What makes Solar Eclipse so compelling is the gap between what it’s about and what it sounds like. ‘In This Light’ is sensual, groove-driven, and built to move — shimmering synthesisers, the warm electric pulse of a Rhodes and Wurlitzer, production that sits somewhere between bedroom intimacy and dance-floor release. Winemiller draws comparisons to Vansire, Parcels, and Yot Club — artists who’ve mastered the specific alchemy of heartbreak that feels irresistibly good to listen to. He wrote, recorded, produced, mixed, and mastered the track himself from his home studio in Bozeman, Montana, playing every instrument bar the lead guitar. The craft is meticulous. The feeling is anything but controlled.
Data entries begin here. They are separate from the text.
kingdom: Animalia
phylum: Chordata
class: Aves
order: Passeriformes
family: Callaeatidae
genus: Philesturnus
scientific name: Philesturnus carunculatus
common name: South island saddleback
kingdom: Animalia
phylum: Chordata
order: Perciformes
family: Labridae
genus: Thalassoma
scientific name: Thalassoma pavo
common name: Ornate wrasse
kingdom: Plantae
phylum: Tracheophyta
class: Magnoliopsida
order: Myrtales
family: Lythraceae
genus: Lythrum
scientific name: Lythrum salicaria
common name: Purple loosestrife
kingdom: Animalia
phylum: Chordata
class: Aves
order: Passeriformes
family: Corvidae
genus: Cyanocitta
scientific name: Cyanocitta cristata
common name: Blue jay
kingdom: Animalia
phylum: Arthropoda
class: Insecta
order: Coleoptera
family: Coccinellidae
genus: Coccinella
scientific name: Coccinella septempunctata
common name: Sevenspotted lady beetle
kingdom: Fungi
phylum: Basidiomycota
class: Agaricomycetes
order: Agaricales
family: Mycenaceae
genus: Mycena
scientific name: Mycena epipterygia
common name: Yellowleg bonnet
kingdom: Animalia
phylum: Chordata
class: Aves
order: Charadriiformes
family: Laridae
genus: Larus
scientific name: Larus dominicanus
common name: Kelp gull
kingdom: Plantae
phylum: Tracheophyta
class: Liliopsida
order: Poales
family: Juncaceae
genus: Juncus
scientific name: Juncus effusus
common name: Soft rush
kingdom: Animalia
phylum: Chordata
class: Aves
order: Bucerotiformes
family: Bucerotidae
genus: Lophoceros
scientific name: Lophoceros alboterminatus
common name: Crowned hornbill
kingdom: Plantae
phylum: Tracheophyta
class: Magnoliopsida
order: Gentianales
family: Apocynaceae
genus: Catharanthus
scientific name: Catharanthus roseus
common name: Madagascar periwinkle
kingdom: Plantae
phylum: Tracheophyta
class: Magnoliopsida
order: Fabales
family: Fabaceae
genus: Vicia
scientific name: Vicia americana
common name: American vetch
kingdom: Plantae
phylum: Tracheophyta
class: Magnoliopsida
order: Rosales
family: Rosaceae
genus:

Winemiller is not an emerging name in any tentative sense. His 2021 debut Levels of Removal accumulated tens of millions of cumulative Spotify streams, earned an editorial Fresh Finds placement, and drew coverage from Obscure Sound, Indie-Shuffle, and Kidwithavinyl. As bassist and saxophonist for Vansire — a band whose catalogue has surpassed 1.1 billion Spotify streams — he has toured across the US, Japan, Singapore, and China, with a full North American tour planned for autumn 2026. He arrives at Solar Eclipse not as someone finding his footing, but as someone who knows exactly where he stands.
Which makes the vulnerability of ‘In This Light’ all the more striking. This is a track that could have been smoothed into something easier, something that kept its feelings at arm’s length. Instead it stands, as Winemiller puts it, as “a testament to resilience, self-reflection, and the confidence it takes to let go and move forward.” In the end, finishing the song and finishing the relationship were the same act. You can hear it in every note.
Solar Eclipse is out now. A music video for ‘In This Light’ is in development.